US and Iran step back and leave the biggest questions for later

US and Iran step back and leave the biggest questions for later

A ceasefire agreement was announced Today with a formal signing set for Friday in Switzerland.

The United States and Iran reached an agreement Today to end nearly four months of war, with Pakistan’s Prime Minister Shehbaz Sharif announcing the breakthrough on social media and President Trump confirming it shortly after. The formal signing ceremony is scheduled for Friday, June 19, in Switzerland.

Trump announced the immediate lifting of the U.S. naval blockade on Iranian ports and authorized the opening of the Strait of Hormuz, the critical shipping route that has been effectively closed since the conflict began in late February. Iran’s deputy foreign minister told Iranian media that the end of the blockade would begin Tonight.


Pakistan and Qatar served as key mediators throughout the negotiations. The agreement follows 107 days of war and comes as a relief to financial markets and governments concerned about the economic damage the conflict has caused.

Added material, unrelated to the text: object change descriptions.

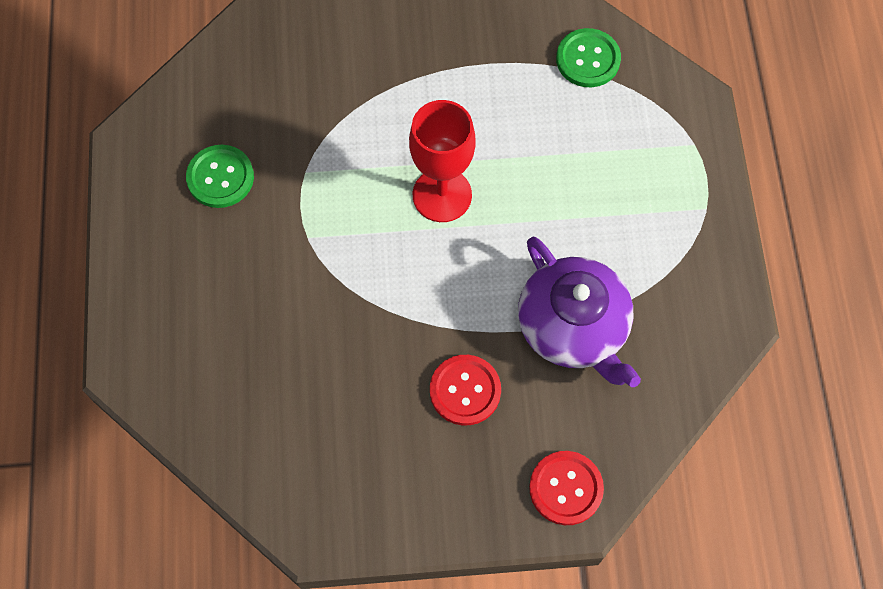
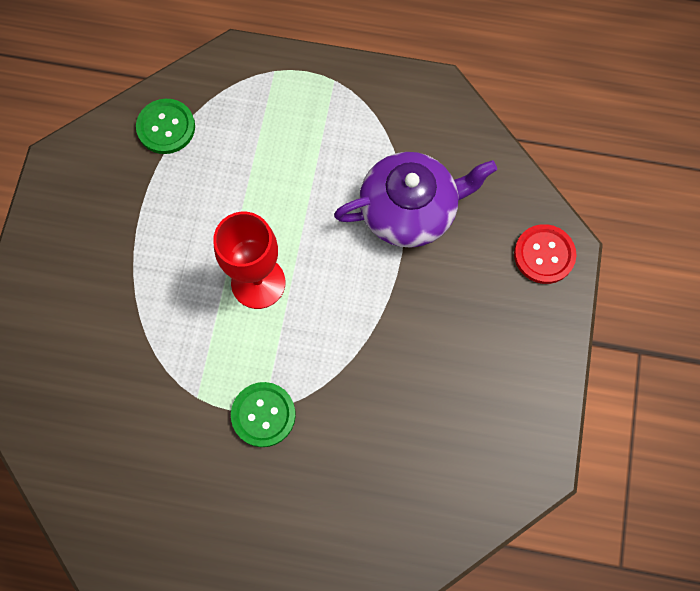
camera: 75 degrees left, 5 degrees up
(220, 177) = (177, 478): green button -> green button (263, 415)
(465, 390) = (443, 310): red button -> none

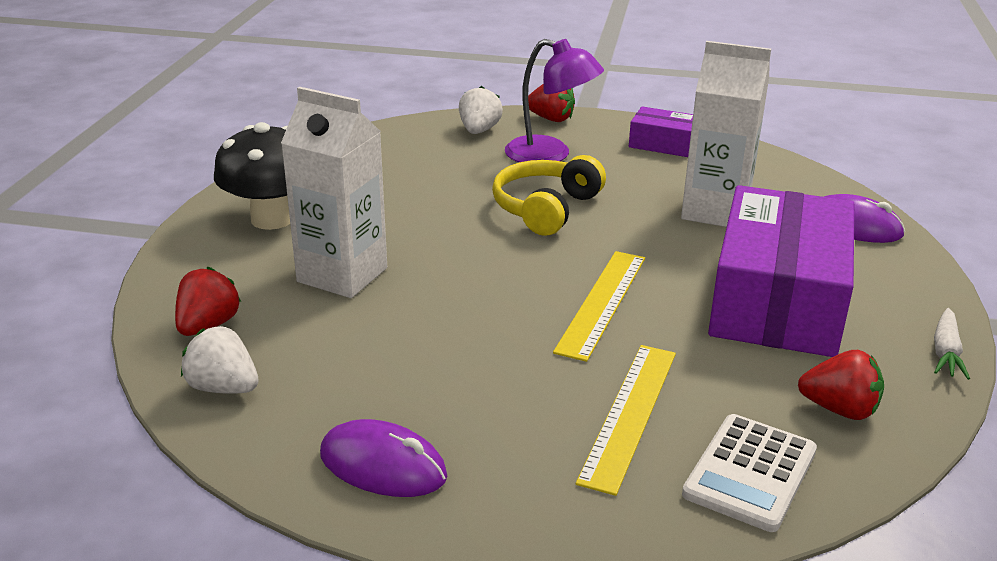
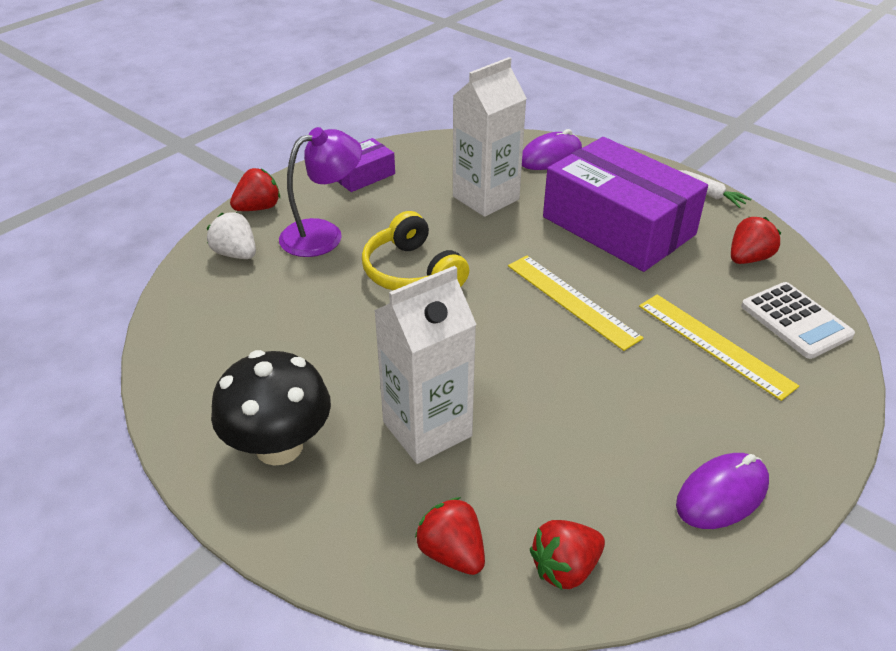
camera: 60 degrees left, 10 degrees up
(223, 388) = (565, 568): white strawberry -> red strawberry

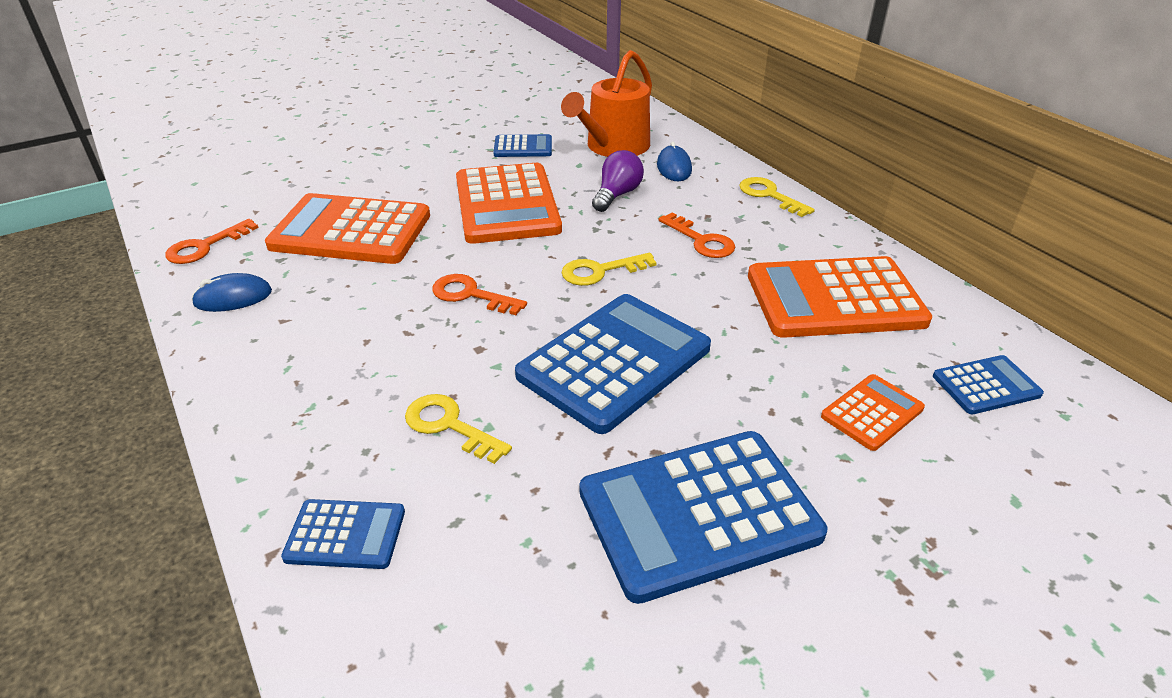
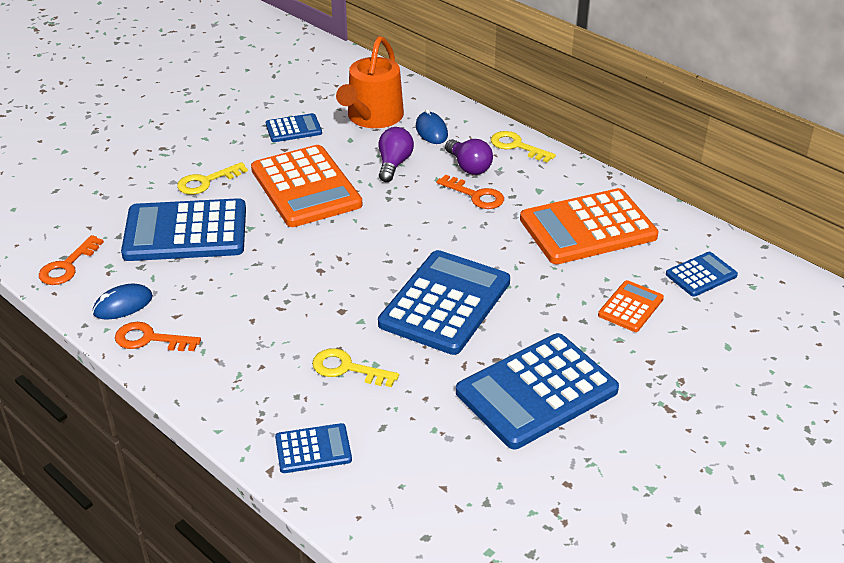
camera: 15 degrees left, 0 degrees up
(351, 231) = (185, 232): orange calculator -> blue calculator
(471, 295) = (314, 270): orange key -> orange key (150, 339)
(600, 271) = (407, 234): yellow key -> yellow key (206, 182)
(704, 209) = (469, 167): none -> purple light bulb

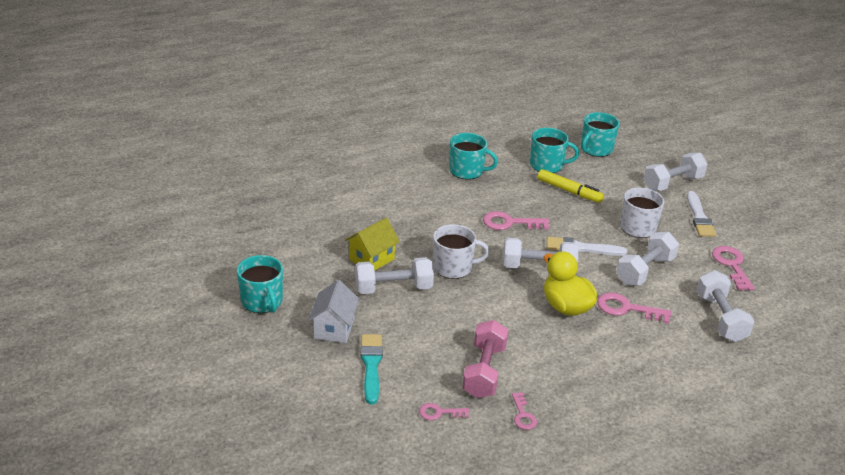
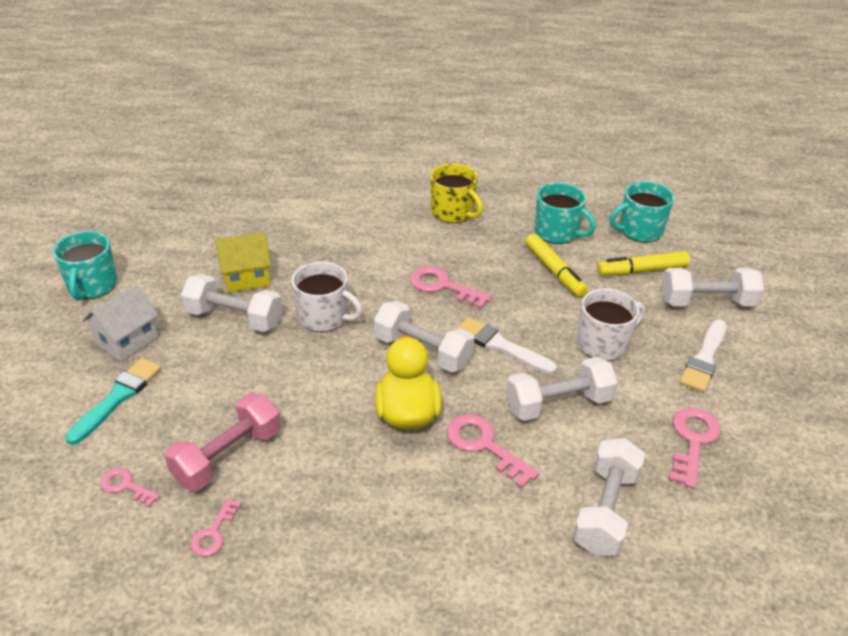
camera: 30 degrees right, 5 degrees up
(467, 171) = (453, 212): turquoise mug -> yellow mug
(620, 175) = (642, 270): none -> yellow marker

What the deal actually covers

The agreement is structured as a memorandum of understanding that extends the existing ceasefire by 60 days. During that window, the two sides have committed to beginning detailed negotiations over Iran’s nuclear program, the disposal of its stockpile of highly enriched uranium, and the conditions under which U.S. sanctions on Iran might be lifted and frozen Iranian funds released.

The text does not resolve those issues. It creates a framework for negotiating them. American officials have described the arrangement as performance-based, meaning sanctions relief will be tied to Iran’s compliance with whatever nuclear commitments emerge from the next phase of talks. Critics in both the United States and Israel have warned that the harder questions may never reach resolution and that the war could effectively end with Iran’s nuclear program left largely intact.

Reopening the Strait of Hormuz in practice will also take time. Mine-clearing operations, infrastructure repairs, and security arrangements must be completed before shipping volumes return to anything close to pre-war levels. Before the conflict, the strait handled approximately 20% of global oil and liquefied natural gas traffic.

How Today nearly fell apart

The agreement came closer to collapsing than the final announcement suggested. Israel struck Hezbollah targets in Beirut’s southern suburbs this morning, killing three people and injuring 16, according to Lebanese health authorities. The strike drew immediate condemnation from Trump, who was publicly furious that it occurred hours before the expected signing. Israeli officials acknowledged they had given the U.S. military only a few minutes of advance notice and that the strike was carried out without coordination with Washington.

Iran’s lead negotiator suggested the attack undermined American credibility and questioned whether the U.S. could control its ally. Iran made operational preparations for a retaliatory strike on Israel, according to American and Israeli officials. U.S. negotiators, supported by Qatari and Pakistani mediators, worked through the afternoon to prevent Iran from following through on those preparations, which would have likely triggered an Israeli counter-response and destroyed the deal entirely.

Iran ultimately held back. Iranian officials later said the military’s readiness to respond had actually strengthened their negotiating position and helped resolve several points that had remained unresolved in the text. Negotiations over the final language continued until approximately 5 p.m. ET, with Sharif’s announcement following fifteen minutes later.

What remains unresolved

The deal leaves significant questions open. Iran’s nuclear program is the most consequential. The fate of its stockpile of highly enriched uranium, much of which is believed to be buried under rubble from American and Israeli airstrikes, remains unclear. The agreement calls for negotiations over how to downblend that material and monitor Iran’s program going forward but sets no specific commitments on either side.

Lebanon presents a separate problem. Iran has insisted that any broader settlement include an end to Israeli military operations there and a withdrawal of Israeli forces. Israel, which was not part of the negotiations, has said it will continue attacking Hezbollah as long as the group fires into Israeli territory. More than 3,700 Lebanese and at least 30 Israelis have been killed in that conflict over the past several months.

In Israel, the reaction to the deal has been sharply negative across the political spectrum. Critics have described it as a failure that leaves Iran’s nuclear capabilities, ballistic missiles, and proxy networks largely intact. The deal’s formal signing on Friday in Switzerland will mark a milestone in the conflict, but the sixty days that follow may prove harder to navigate than the war itself.